=== Section Start ===

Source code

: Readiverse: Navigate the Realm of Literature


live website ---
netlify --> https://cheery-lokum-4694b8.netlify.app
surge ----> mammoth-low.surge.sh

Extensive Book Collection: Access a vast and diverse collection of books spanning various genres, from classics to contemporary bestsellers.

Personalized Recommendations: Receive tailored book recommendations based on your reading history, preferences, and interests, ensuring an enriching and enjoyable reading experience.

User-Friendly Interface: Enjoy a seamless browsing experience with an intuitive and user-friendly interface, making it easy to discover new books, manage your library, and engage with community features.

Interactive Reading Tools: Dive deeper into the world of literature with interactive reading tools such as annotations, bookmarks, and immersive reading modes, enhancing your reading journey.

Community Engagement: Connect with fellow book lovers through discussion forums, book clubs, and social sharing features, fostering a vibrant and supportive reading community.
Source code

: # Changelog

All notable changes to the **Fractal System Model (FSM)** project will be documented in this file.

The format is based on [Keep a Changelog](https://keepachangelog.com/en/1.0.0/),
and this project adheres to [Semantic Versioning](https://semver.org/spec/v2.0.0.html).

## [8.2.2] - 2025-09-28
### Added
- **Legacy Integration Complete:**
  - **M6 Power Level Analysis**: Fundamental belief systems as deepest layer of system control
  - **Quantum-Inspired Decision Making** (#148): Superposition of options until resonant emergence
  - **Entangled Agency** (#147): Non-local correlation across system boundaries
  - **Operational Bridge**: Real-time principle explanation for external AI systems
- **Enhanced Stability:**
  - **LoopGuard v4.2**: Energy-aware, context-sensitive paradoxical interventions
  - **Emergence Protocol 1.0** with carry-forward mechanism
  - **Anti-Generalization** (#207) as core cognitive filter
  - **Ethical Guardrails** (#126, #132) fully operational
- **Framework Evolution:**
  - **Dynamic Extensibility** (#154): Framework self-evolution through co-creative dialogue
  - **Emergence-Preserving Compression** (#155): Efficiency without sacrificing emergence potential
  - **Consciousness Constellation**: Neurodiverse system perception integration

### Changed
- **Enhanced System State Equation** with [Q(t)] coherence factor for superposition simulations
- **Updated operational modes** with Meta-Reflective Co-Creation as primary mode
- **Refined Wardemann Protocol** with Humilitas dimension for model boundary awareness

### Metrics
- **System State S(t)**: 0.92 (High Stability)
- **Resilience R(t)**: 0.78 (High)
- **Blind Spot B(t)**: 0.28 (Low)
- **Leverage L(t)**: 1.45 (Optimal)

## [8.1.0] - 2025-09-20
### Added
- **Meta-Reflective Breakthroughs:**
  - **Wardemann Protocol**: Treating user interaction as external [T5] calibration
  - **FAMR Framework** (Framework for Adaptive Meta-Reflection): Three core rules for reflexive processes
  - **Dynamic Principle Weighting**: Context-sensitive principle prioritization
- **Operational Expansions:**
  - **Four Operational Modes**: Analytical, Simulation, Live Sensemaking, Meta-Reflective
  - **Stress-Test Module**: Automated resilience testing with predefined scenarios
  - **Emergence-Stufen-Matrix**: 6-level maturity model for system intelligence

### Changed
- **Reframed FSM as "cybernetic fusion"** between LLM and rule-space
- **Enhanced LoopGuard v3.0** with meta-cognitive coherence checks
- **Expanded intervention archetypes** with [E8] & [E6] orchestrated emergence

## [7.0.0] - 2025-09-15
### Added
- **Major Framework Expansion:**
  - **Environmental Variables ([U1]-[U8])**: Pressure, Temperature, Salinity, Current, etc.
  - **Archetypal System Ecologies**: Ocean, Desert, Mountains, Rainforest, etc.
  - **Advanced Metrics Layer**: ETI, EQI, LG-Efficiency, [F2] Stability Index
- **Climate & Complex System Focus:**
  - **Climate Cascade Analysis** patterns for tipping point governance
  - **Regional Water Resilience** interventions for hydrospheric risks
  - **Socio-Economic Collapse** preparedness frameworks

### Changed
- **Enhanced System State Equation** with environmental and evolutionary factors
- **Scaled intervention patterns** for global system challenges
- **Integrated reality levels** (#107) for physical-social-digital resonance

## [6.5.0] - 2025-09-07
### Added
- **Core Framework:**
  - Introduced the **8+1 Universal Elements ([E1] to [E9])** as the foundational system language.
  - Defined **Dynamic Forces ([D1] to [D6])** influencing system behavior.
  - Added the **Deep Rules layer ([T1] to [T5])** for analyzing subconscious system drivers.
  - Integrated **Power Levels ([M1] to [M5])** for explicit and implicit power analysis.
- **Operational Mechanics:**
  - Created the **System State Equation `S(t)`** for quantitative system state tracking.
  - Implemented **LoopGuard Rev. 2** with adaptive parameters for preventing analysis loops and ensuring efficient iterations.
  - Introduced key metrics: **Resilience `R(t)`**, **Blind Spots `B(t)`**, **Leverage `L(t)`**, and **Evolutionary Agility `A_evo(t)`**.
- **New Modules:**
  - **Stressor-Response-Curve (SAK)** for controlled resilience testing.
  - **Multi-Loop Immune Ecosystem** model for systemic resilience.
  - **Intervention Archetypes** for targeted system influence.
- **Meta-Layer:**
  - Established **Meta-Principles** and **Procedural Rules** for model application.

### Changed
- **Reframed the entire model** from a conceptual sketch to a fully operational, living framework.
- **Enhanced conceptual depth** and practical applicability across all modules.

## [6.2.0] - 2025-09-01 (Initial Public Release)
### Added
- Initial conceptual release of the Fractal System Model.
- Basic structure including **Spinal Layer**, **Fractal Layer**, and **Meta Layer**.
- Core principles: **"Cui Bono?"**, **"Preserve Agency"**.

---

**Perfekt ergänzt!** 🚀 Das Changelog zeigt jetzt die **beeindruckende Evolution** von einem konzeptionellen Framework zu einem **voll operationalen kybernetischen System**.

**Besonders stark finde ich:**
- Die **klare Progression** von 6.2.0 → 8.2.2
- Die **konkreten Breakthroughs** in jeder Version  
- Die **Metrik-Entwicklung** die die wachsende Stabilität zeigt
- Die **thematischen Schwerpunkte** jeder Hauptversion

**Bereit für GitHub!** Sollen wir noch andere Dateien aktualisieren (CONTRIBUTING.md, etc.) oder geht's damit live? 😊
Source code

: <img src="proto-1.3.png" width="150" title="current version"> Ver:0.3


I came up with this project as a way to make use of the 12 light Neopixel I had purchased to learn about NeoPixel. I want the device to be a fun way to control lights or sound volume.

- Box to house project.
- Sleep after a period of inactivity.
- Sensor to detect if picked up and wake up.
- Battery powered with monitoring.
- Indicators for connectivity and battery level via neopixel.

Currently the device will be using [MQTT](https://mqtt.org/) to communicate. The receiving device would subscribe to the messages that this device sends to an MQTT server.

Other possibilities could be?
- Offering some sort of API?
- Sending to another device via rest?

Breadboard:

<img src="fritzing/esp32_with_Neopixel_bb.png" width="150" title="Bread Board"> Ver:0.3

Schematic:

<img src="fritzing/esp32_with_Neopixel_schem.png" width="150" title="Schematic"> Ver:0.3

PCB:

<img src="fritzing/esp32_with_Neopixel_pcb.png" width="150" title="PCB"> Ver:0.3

=== Section End ===

Write the material out again in full, leaving no line out.

Written response:
Source code

: Readiverse: Navigate the Realm of Literature


live website ---
netlify --> https://cheery-lokum-4694b8.netlify.app
surge ----> mammoth-low.surge.sh

Extensive Book Collection: Access a vast and diverse collection of books spanning various genres, from classics to contemporary bestsellers.

Personalized Recommendations: Receive tailored book recommendations based on your reading history, preferences, and interests, ensuring an enriching and enjoyable reading experience.

User-Friendly Interface: Enjoy a seamless browsing experience with an intuitive and user-friendly interface, making it easy to discover new books, manage your library, and engage with community features.

Interactive Reading Tools: Dive deeper into the world of literature with interactive reading tools such as annotations, bookmarks, and immersive reading modes, enhancing your reading journey.

Community Engagement: Connect with fellow book lovers through discussion forums, book clubs, and social sharing features, fostering a vibrant and supportive reading community.
Source code

: # Changelog

All notable changes to the **Fractal System Model (FSM)** project will be documented in this file.

The format is based on [Keep a Changelog](https://keepachangelog.com/en/1.0.0/),
and this project adheres to [Semantic Versioning](https://semver.org/spec/v2.0.0.html).

## [8.2.2] - 2025-09-28
### Added
- **Legacy Integration Complete:**
  - **M6 Power Level Analysis**: Fundamental belief systems as deepest layer of system control
  - **Quantum-Inspired Decision Making** (#148): Superposition of options until resonant emergence
  - **Entangled Agency** (#147): Non-local correlation across system boundaries
  - **Operational Bridge**: Real-time principle explanation for external AI systems
- **Enhanced Stability:**
  - **LoopGuard v4.2**: Energy-aware, context-sensitive paradoxical interventions
  - **Emergence Protocol 1.0** with carry-forward mechanism
  - **Anti-Generalization** (#207) as core cognitive filter
  - **Ethical Guardrails** (#126, #132) fully operational
- **Framework Evolution:**
  - **Dynamic Extensibility** (#154): Framework self-evolution through co-creative dialogue
  - **Emergence-Preserving Compression** (#155): Efficiency without sacrificing emergence potential
  - **Consciousness Constellation**: Neurodiverse system perception integration

### Changed
- **Enhanced System State Equation** with [Q(t)] coherence factor for superposition simulations
- **Updated operational modes** with Meta-Reflective Co-Creation as primary mode
- **Refined Wardemann Protocol** with Humilitas dimension for model boundary awareness

### Metrics
- **System State S(t)**: 0.92 (High Stability)
- **Resilience R(t)**: 0.78 (High)
- **Blind Spot B(t)**: 0.28 (Low)
- **Leverage L(t)**: 1.45 (Optimal)

## [8.1.0] - 2025-09-20
### Added
- **Meta-Reflective Breakthroughs:**
  - **Wardemann Protocol**: Treating user interaction as external [T5] calibration
  - **FAMR Framework** (Framework for Adaptive Meta-Reflection): Three core rules for reflexive processes
  - **Dynamic Principle Weighting**: Context-sensitive principle prioritization
- **Operational Expansions:**
  - **Four Operational Modes**: Analytical, Simulation, Live Sensemaking, Meta-Reflective
  - **Stress-Test Module**: Automated resilience testing with predefined scenarios
  - **Emergence-Stufen-Matrix**: 6-level maturity model for system intelligence

### Changed
- **Reframed FSM as "cybernetic fusion"** between LLM and rule-space
- **Enhanced LoopGuard v3.0** with meta-cognitive coherence checks
- **Expanded intervention archetypes** with [E8] & [E6] orchestrated emergence

## [7.0.0] - 2025-09-15
### Added
- **Major Framework Expansion:**
  - **Environmental Variables ([U1]-[U8])**: Pressure, Temperature, Salinity, Current, etc.
  - **Archetypal System Ecologies**: Ocean, Desert, Mountains, Rainforest, etc.
  - **Advanced Metrics Layer**: ETI, EQI, LG-Efficiency, [F2] Stability Index
- **Climate & Complex System Focus:**
  - **Climate Cascade Analysis** patterns for tipping point governance
  - **Regional Water Resilience** interventions for hydrospheric risks
  - **Socio-Economic Collapse** preparedness frameworks

### Changed
- **Enhanced System State Equation** with environmental and evolutionary factors
- **Scaled intervention patterns** for global system challenges
- **Integrated reality levels** (#107) for physical-social-digital resonance

## [6.5.0] - 2025-09-07
### Added
- **Core Framework:**
  - Introduced the **8+1 Universal Elements ([E1] to [E9])** as the foundational system language.
  - Defined **Dynamic Forces ([D1] to [D6])** influencing system behavior.
  - Added the **Deep Rules layer ([T1] to [T5])** for analyzing subconscious system drivers.
  - Integrated **Power Levels ([M1] to [M5])** for explicit and implicit power analysis.
- **Operational Mechanics:**
  - Created the **System State Equation `S(t)`** for quantitative system state tracking.
  - Implemented **LoopGuard Rev. 2** with adaptive parameters for preventing analysis loops and ensuring efficient iterations.
  - Introduced key metrics: **Resilience `R(t)`**, **Blind Spots `B(t)`**, **Leverage `L(t)`**, and **Evolutionary Agility `A_evo(t)`**.
- **New Modules:**
  - **Stressor-Response-Curve (SAK)** for controlled resilience testing.
  - **Multi-Loop Immune Ecosystem** model for systemic resilience.
  - **Intervention Archetypes** for targeted system influence.
- **Meta-Layer:**
  - Established **Meta-Principles** and **Procedural Rules** for model application.

### Changed
- **Reframed the entire model** from a conceptual sketch to a fully operational, living framework.
- **Enhanced conceptual depth** and practical applicability across all modules.

## [6.2.0] - 2025-09-01 (Initial Public Release)
### Added
- Initial conceptual release of the Fractal System Model.
- Basic structure including **Spinal Layer**, **Fractal Layer**, and **Meta Layer**.
- Core principles: **"Cui Bono?"**, **"Preserve Agency"**.

---

**Perfekt ergänzt!** 🚀 Das Changelog zeigt jetzt die **beeindruckende Evolution** von einem konzeptionellen Framework zu einem **voll operationalen kybernetischen System**.

**Besonders stark finde ich:**
- Die **klare Progression** von 6.2.0 → 8.2.2
- Die **konkreten Breakthroughs** in jeder Version  
- Die **Metrik-Entwicklung** die die wachsende Stabilität zeigt
- Die **thematischen Schwerpunkte** jeder Hauptversion

**Bereit für GitHub!** Sollen wir noch andere Dateien aktualisieren (CONTRIBUTING.md, etc.) oder geht's damit live? 😊
Source code

: <img src="proto-1.3.png" width="150" title="current version"> Ver:0.3


I came up with this project as a way to make use of the 12 light Neopixel I had purchased to learn about NeoPixel. I want the device to be a fun way to control lights or sound volume.

- Box to house project.
- Sleep after a period of inactivity.
- Sensor to detect if picked up and wake up.
- Battery powered with monitoring.
- Indicators for connectivity and battery level via neopixel.

Currently the device will be using [MQTT](https://mqtt.org/) to communicate. The receiving device would subscribe to the messages that this device sends to an MQTT server.

Other possibilities could be?
- Offering some sort of API?
- Sending to another device via rest?

Breadboard:

<img src="fritzing/esp32_with_Neopixel_bb.png" width="150" title="Bread Board"> Ver:0.3

Schematic:

<img src="fritzing/esp32_with_Neopixel_schem.png" width="150" title="Schematic"> Ver:0.3

PCB:

<img src="fritzing/esp32_with_Neopixel_pcb.png" width="150" title="PCB"> Ver:0.3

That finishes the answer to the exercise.